▶ Prompt
Make a verbatim transcription of the records, without the pictures.

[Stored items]
:::::

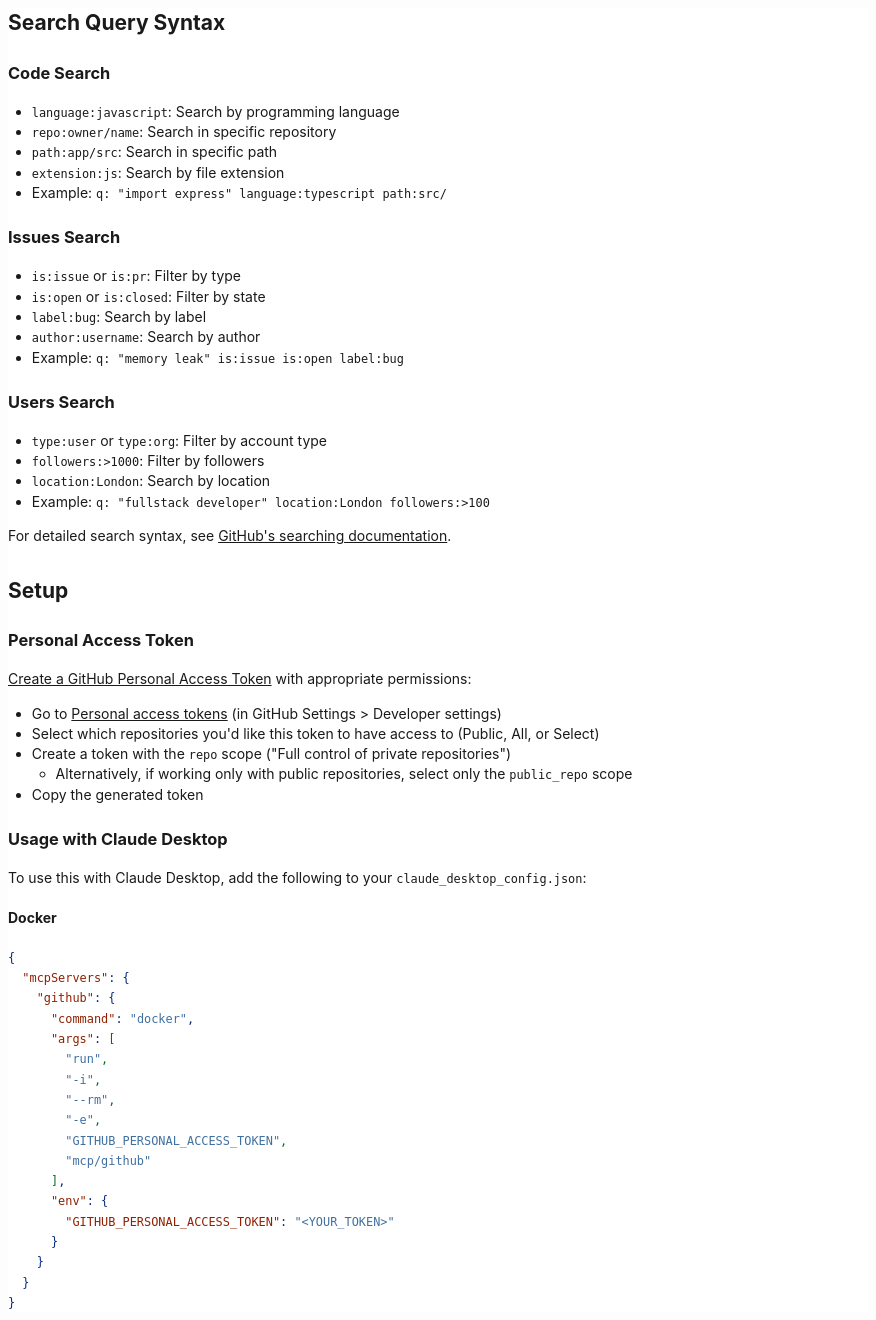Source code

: ## Search Query Syntax

### Code Search
- `language:javascript`: Search by programming language
- `repo:owner/name`: Search in specific repository
- `path:app/src`: Search in specific path
- `extension:js`: Search by file extension
- Example: `q: "import express" language:typescript path:src/`

### Issues Search
- `is:issue` or `is:pr`: Filter by type
- `is:open` or `is:closed`: Filter by state
- `label:bug`: Search by label
- `author:username`: Search by author
- Example: `q: "memory leak" is:issue is:open label:bug`

### Users Search
- `type:user` or `type:org`: Filter by account type
- `followers:>1000`: Filter by followers
- `location:London`: Search by location
- Example: `q: "fullstack developer" location:London followers:>100`

For detailed search syntax, see [GitHub's searching documentation](https://docs.github.com/en/search-github/searching-on-github).

## Setup

### Personal Access Token
[Create a GitHub Personal Access Token](https://docs.github.com/en/authentication/keeping-your-account-and-data-secure/managing-your-personal-access-tokens) with appropriate permissions:
   - Go to [Personal access tokens](https://github.com/settings/tokens) (in GitHub Settings > Developer settings)
   - Select which repositories you'd like this token to have access to (Public, All, or Select)
   - Create a token with the `repo` scope ("Full control of private repositories")
     - Alternatively, if working only with public repositories, select only the `public_repo` scope
   - Copy the generated token

### Usage with Claude Desktop
To use this with Claude Desktop, add the following to your `claude_desktop_config.json`:

#### Docker
```json
{
  "mcpServers": {
    "github": {
      "command": "docker",
      "args": [
        "run",
        "-i",
        "--rm",
        "-e",
        "GITHUB_PERSONAL_ACCESS_TOKEN",
        "mcp/github"
      ],
      "env": {
        "GITHUB_PERSONAL_ACCESS_TOKEN": "<YOUR_TOKEN>"
      }
    }
  }
}
```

:::::

▶ Answer space
Source code

: ## Search Query Syntax

### Code Search
- `language:javascript`: Search by programming language
- `repo:owner/name`: Search in specific repository
- `path:app/src`: Search in specific path
- `extension:js`: Search by file extension
- Example: `q: "import express" language:typescript path:src/`

### Issues Search
- `is:issue` or `is:pr`: Filter by type
- `is:open` or `is:closed`: Filter by state
- `label:bug`: Search by label
- `author:username`: Search by author
- Example: `q: "memory leak" is:issue is:open label:bug`

### Users Search
- `type:user` or `type:org`: Filter by account type
- `followers:>1000`: Filter by followers
- `location:London`: Search by location
- Example: `q: "fullstack developer" location:London followers:>100`

For detailed search syntax, see [GitHub's searching documentation](https://docs.github.com/en/search-github/searching-on-github).

## Setup

### Personal Access Token
[Create a GitHub Personal Access Token](https://docs.github.com/en/authentication/keeping-your-account-and-data-secure/managing-your-personal-access-tokens) with appropriate permissions:
   - Go to [Personal access tokens](https://github.com/settings/tokens) (in GitHub Settings > Developer settings)
   - Select which repositories you'd like this token to have access to (Public, All, or Select)
   - Create a token with the `repo` scope ("Full control of private repositories")
     - Alternatively, if working only with public repositories, select only the `public_repo` scope
   - Copy the generated token

### Usage with Claude Desktop
To use this with Claude Desktop, add the following to your `claude_desktop_config.json`:

#### Docker
```json
{
  "mcpServers": {
    "github": {
      "command": "docker",
      "args": [
        "run",
        "-i",
        "--rm",
        "-e",
        "GITHUB_PERSONAL_ACCESS_TOKEN",
        "mcp/github"
      ],
      "env": {
        "GITHUB_PERSONAL_ACCESS_TOKEN": "<YOUR_TOKEN>"
      }
    }
  }
}
```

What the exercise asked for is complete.